- Text provided
--

TEXAS COMMISSIONER OF INSURANCE GEORGIA D. FLINT,
PERMANENT RECEIVER OF STANDARD FINANCIAL INDEMNITY CORPORATION,
APPELLANT
vs.
AETNA CASUALTY & SURETY COMPANY, EMPLOYERS INSURANCE OF WAUSAU,
A MUTUAL COMPANY, THE HARTFORD ACCIDENT AND INDEMNITY COMPANY,
HOUSTON GENERAL INSURANCE COMPANY, CIGNA INSURANCE COMPANY
OF TEXAS, LIBERTY MUTUAL FIRE INSURANCE COMPANY, ET AL.,
APPELLEES
FROM THE DISTRICT COURT OF TRAVIS COUNTY, 345TH JUDICIAL DISTRICT
NO. 475,263, HONORABLE PETE LOWRY, JUDGE PRESIDING
PER CURIAM
Standard Financial Indemnity Corporation (SFIC) (1) appeals from the Travis County
district court's judgment dismissing its suit for lack of subject matter jurisdiction. SFIC brings two points of error: (1) the Hidalgo County district court erred in transferring venue to
Travis County; and (2) the Travis County district court erred in its dismissal because the court
had jurisdiction of SFIC's antitrust and tortious interference claims.
The Controversy
The former Workers' Compensation Assigned Risk Pool (2) (the "Pool") provided
insurance for persons unable to purchase it on the open market ("rejected risks"). All insurance
companies that wrote workers' compensation insurance in Texas were Pool members who elected
a twelve member governing committee. Workers' Compensation Assigned Risk Pool, 68th Leg.,
R.S., ch. 534, sec. 1, § 5.76(b), 1983 Tex. Gen. Laws, 3114, 3115. A "servicing company" was
a member of the Pool designated to issue a policy and service a rejected risk. Id. at § 5.76(a)(8),
1983 Tex. Gen. Laws, 3114, 3115. Policies issued to rejected risks were reinsured by the Pool.
Id. at § 5.76(d), 1983 Tex. Gen. Laws, 3114, 3117. Assessments levied against all member
companies compensated for Pool losses. Actions of the Pool could be appealed to the State Board
of Insurance. Id. at § 5.76(j), 1983 Tex. Gen. Laws, 3114, 3119. Members of the Pool
who wanted to become servicing companies applied to the governing committee, whose decision
was subject to review by the State Board of Insurance. SFIC's application for servicing company
status was first referred to a subcommittee made up exclusively of governing committee members
who were not themselves servicing companies. In anticipation of legislative changes, the
subcommittee delayed action pending the conclusion of the legislative session. After being
notified of the delay, SFIC requested a hearing, at which the governing committee, on February
23, 1989, again declined to rule on the application. On March 2, 1989, SFIC filed suit in the
92nd Judicial District Court in Hidalgo County, Texas.

--

- Dataset content

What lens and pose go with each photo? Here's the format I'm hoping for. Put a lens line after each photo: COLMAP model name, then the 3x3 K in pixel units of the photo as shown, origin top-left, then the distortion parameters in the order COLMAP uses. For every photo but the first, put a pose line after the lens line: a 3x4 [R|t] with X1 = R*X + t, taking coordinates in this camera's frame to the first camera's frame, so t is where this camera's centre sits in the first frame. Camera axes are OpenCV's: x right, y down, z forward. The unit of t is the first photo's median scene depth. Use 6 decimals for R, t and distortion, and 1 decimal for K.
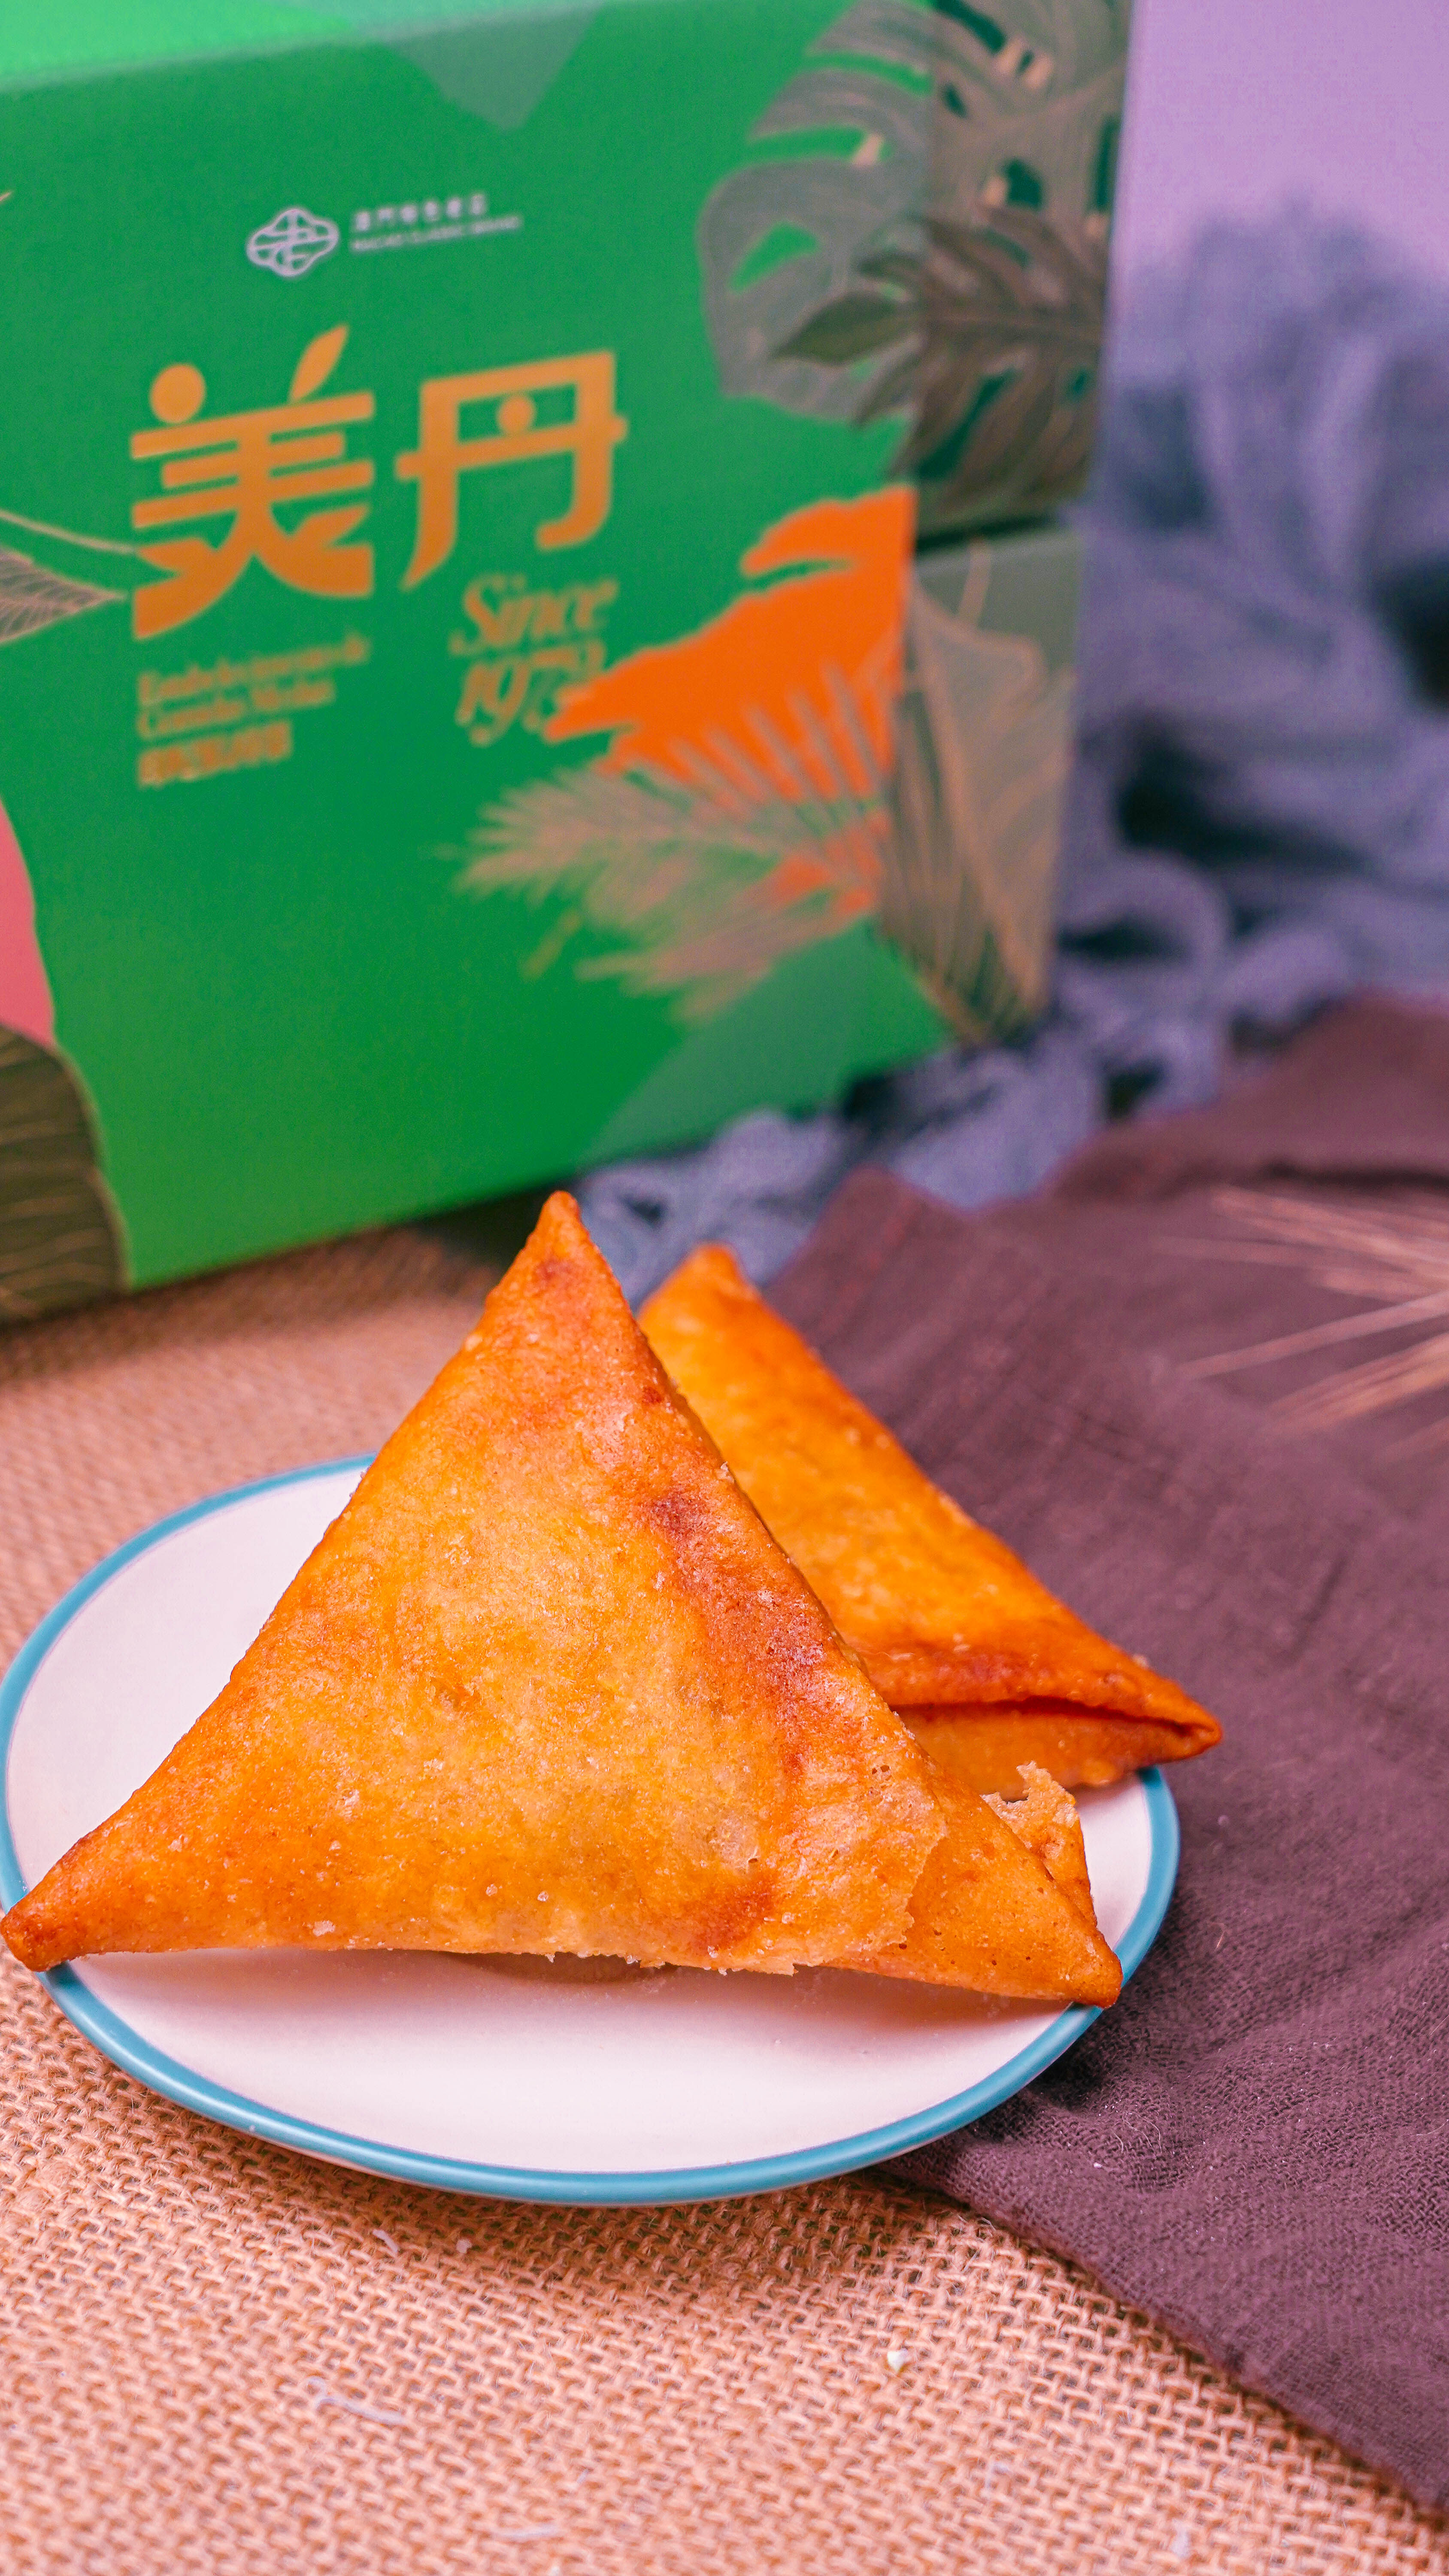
lens RADIAL K [[5170.7, 0, 811.2], [0, 5170.7, 1231.1], [0, 0, 1]] dist [0.020260, 0.000000]
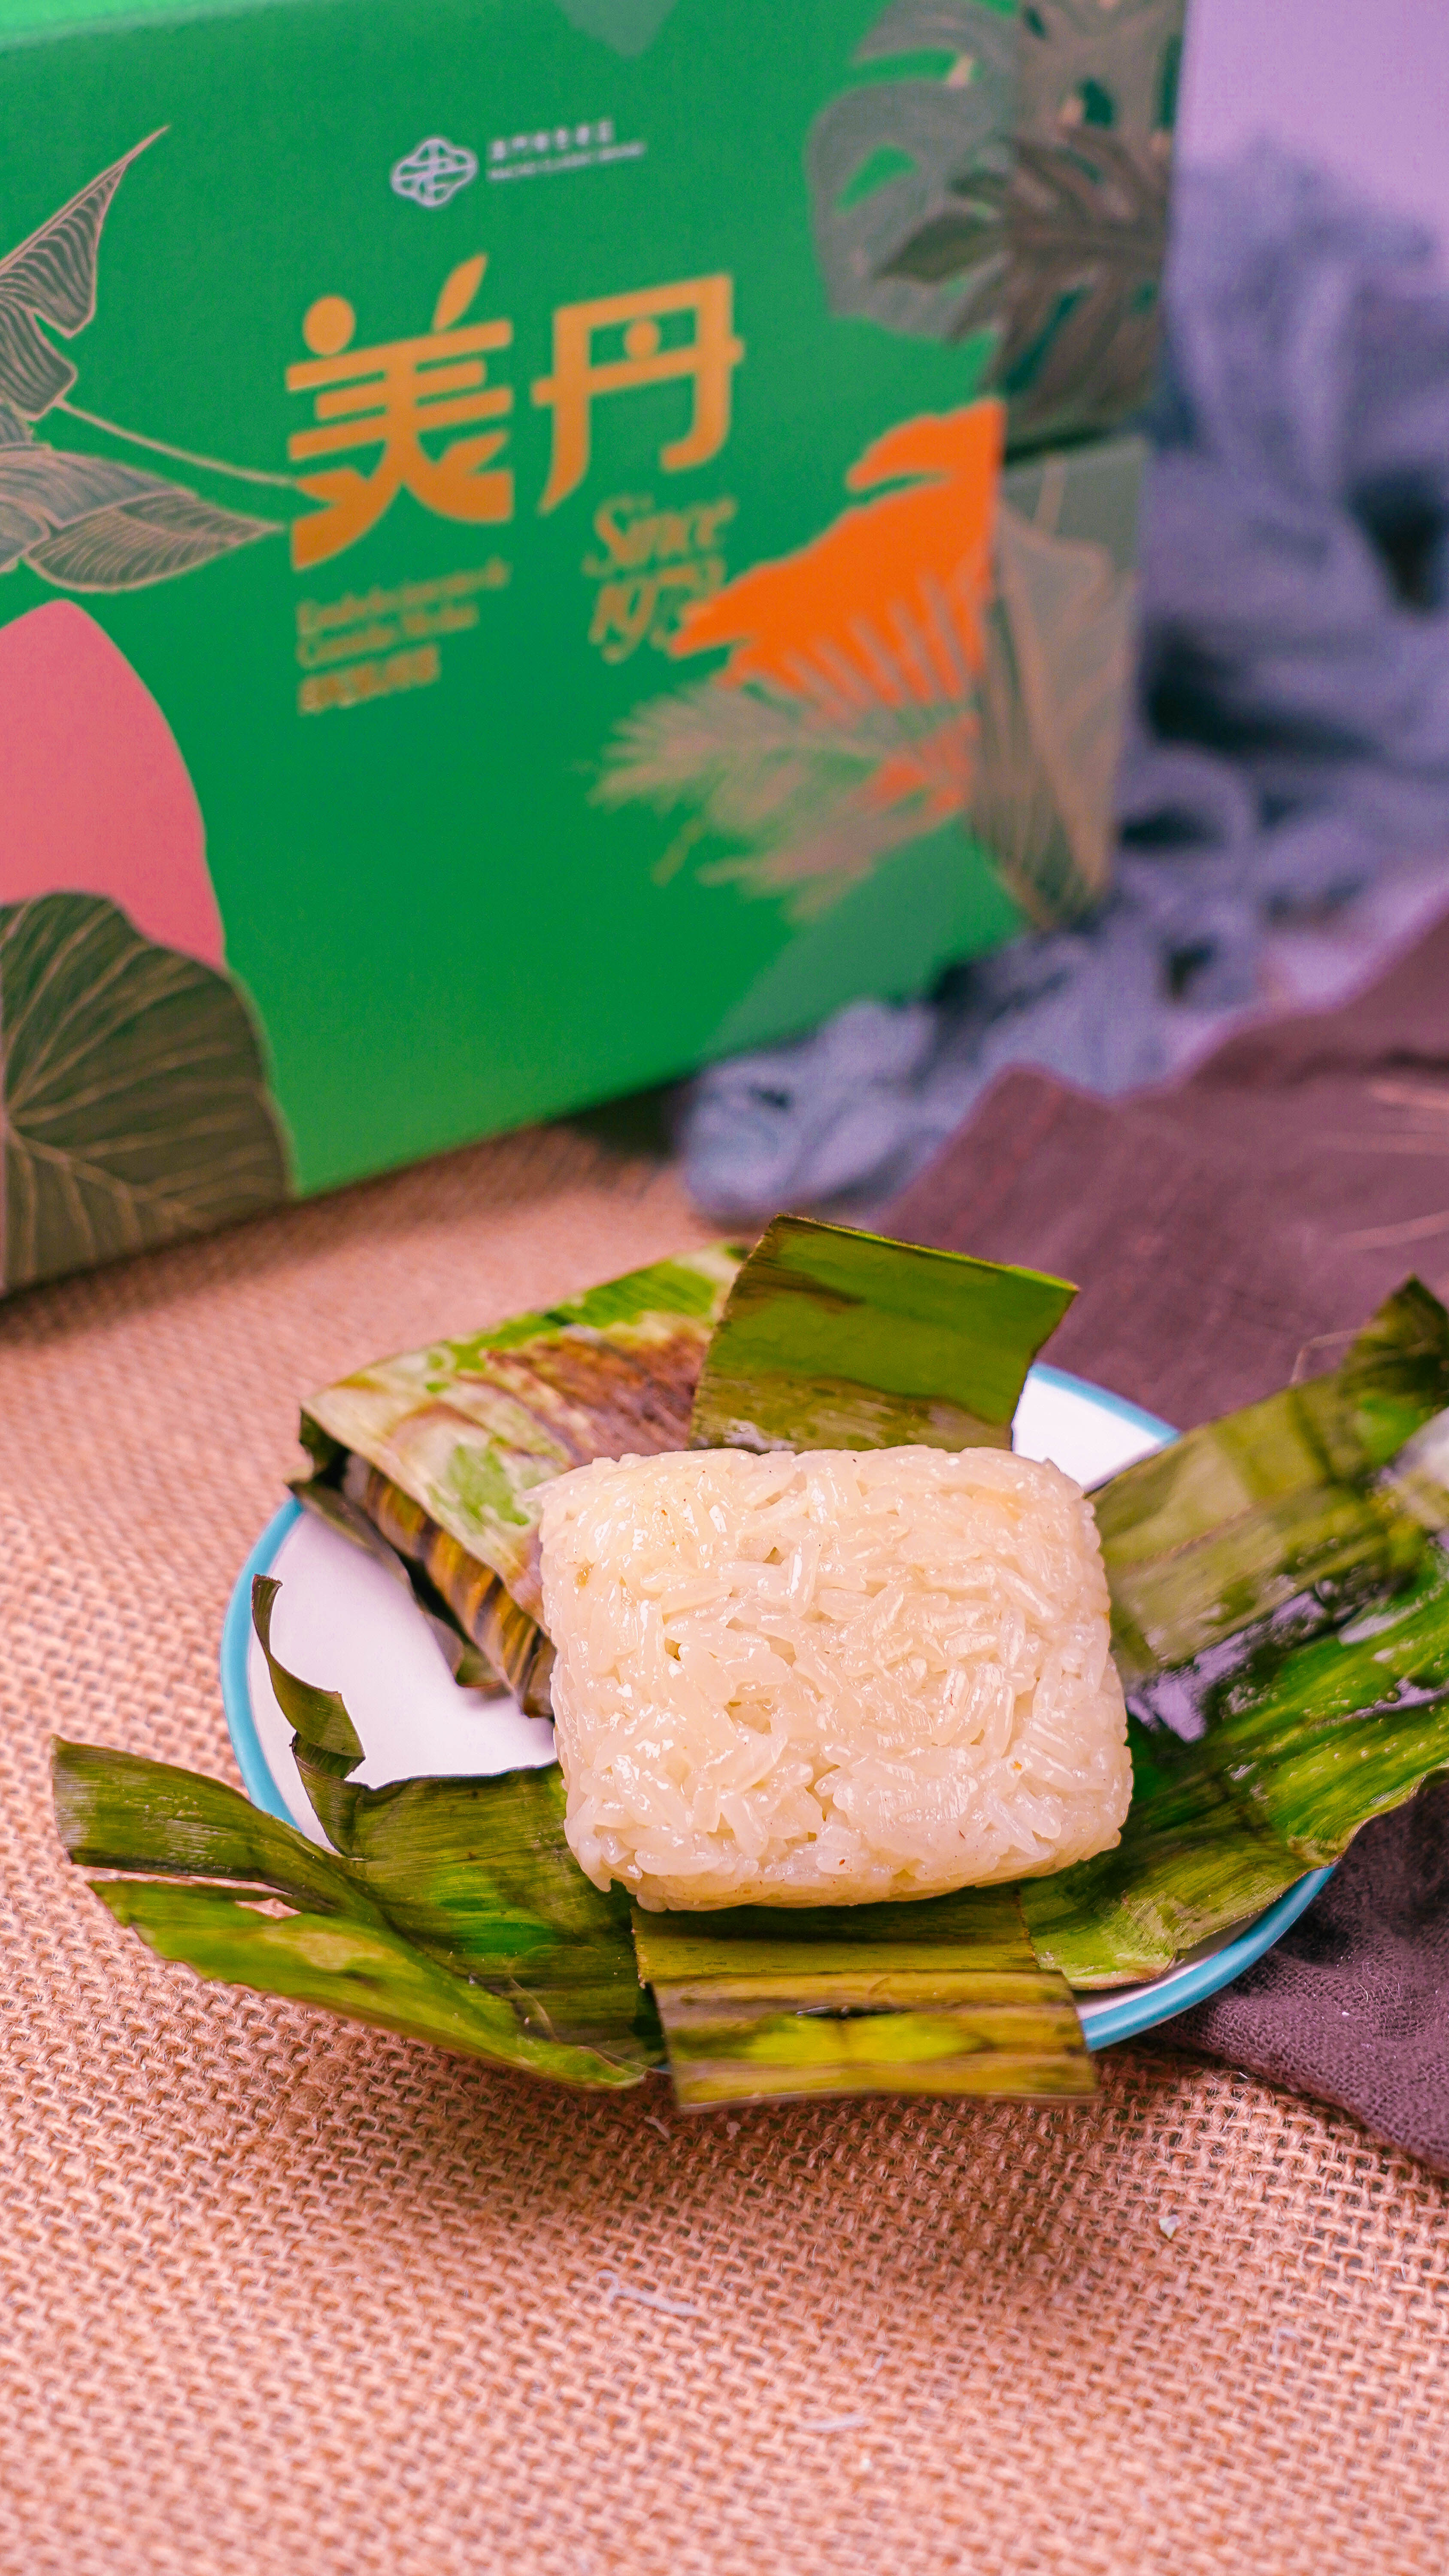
lens RADIAL K [[3996.8, 0, 605.2], [0, 3996.8, 1326.4], [0, 0, 1]] dist [-0.037034, 0.000000]
pose [[0.999067, -0.043052, -0.003434, -0.070495], [0.043178, 0.997388, 0.057906, -0.006968], [0.000932, -0.058000, 0.998316, 0.190953]]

--

- Task item
Continue the court opinion on the insurance appeal, starting right after its last sentence.

- Answer space
SFIC first pleaded claims under the Texas Free Enterprise and Antitrust Act of
1983, Tex. Bus. & Com. Code Ann. §§ 15.01-.51 (West 1987 & Supp. 1993) (Texas Antitrust
Act) (the "antitrust claim"), alleging that appellees conspired to monopolize the workers' compensation market; SFIC complained in particular of the treatment of its servicing company
application. Later, in its first amended petition, SFIC added claims of tortious interference with
prospective business relationships (the "tortious interference" claim). (3) Appellees responded with
pleas to the jurisdiction, motions to transfer venue, and general denials. After a hearing on
October 27, 1989, the Hidalgo County district court granted the motions to transfer venue to
Travis County.
While appellees' pleas to the jurisdiction were pending in the Travis County district
court, SFIC filed a second amended petition (4) alleging that the Pool levied unduly high assessments
to force SFIC out of the workers' compensation market. On March 2, 1990, the district court
heard appellees' pleas to the jurisdiction. Appellees argued that the district court lacked subject
matter jurisdiction because SFIC's claims, however labeled, derived solely from a statute and the
correct statutory procedures had not been followed. On June 6, 1990, the district court signed
an interlocutory order of partial dismissal holding that it lacked subject matter jurisdiction to hear
any of SFIC's claims that derived in whole or in part from the treatment of SFIC's application to
become a servicing company.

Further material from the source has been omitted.